Before-and-after object listings:
↓
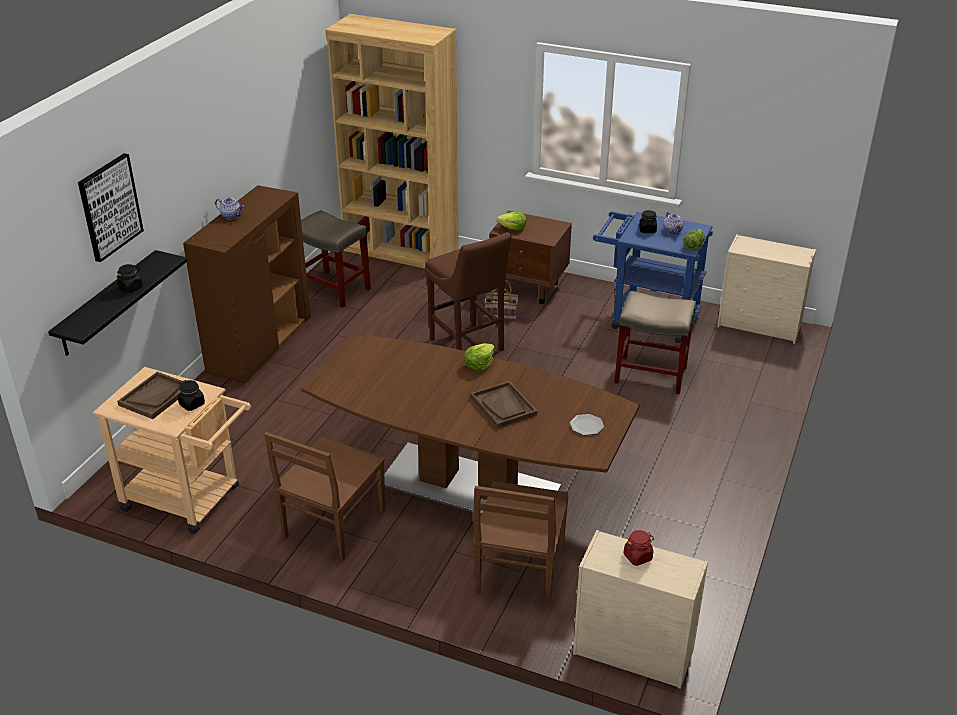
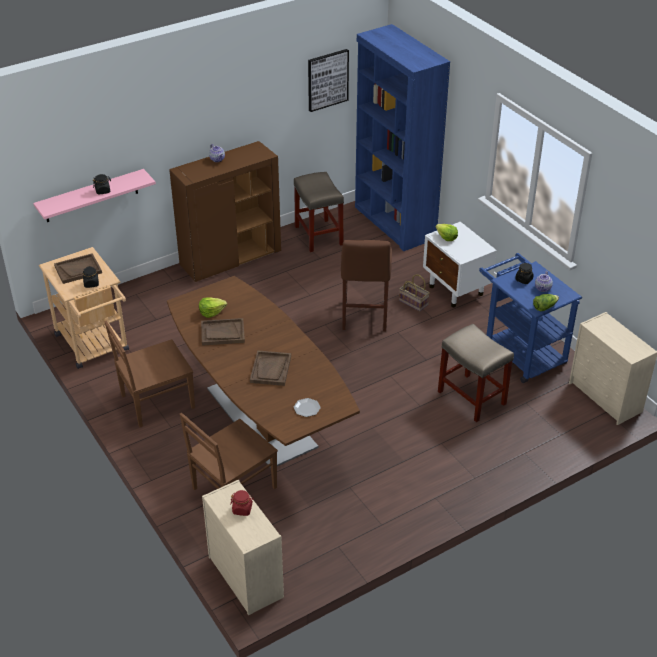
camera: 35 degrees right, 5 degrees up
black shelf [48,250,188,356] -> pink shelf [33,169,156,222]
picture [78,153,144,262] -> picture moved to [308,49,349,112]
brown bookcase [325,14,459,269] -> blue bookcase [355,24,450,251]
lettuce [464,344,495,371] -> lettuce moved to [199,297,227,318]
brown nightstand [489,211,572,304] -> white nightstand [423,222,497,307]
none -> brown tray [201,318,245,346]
↑
**WORK TO BE COMPLETED:**
All lines holding the word "moved" must be copied from the data.

**RESPONSE BOX:**
picture [78,153,144,262] -> picture moved to [308,49,349,112]
lettuce [464,344,495,371] -> lettuce moved to [199,297,227,318]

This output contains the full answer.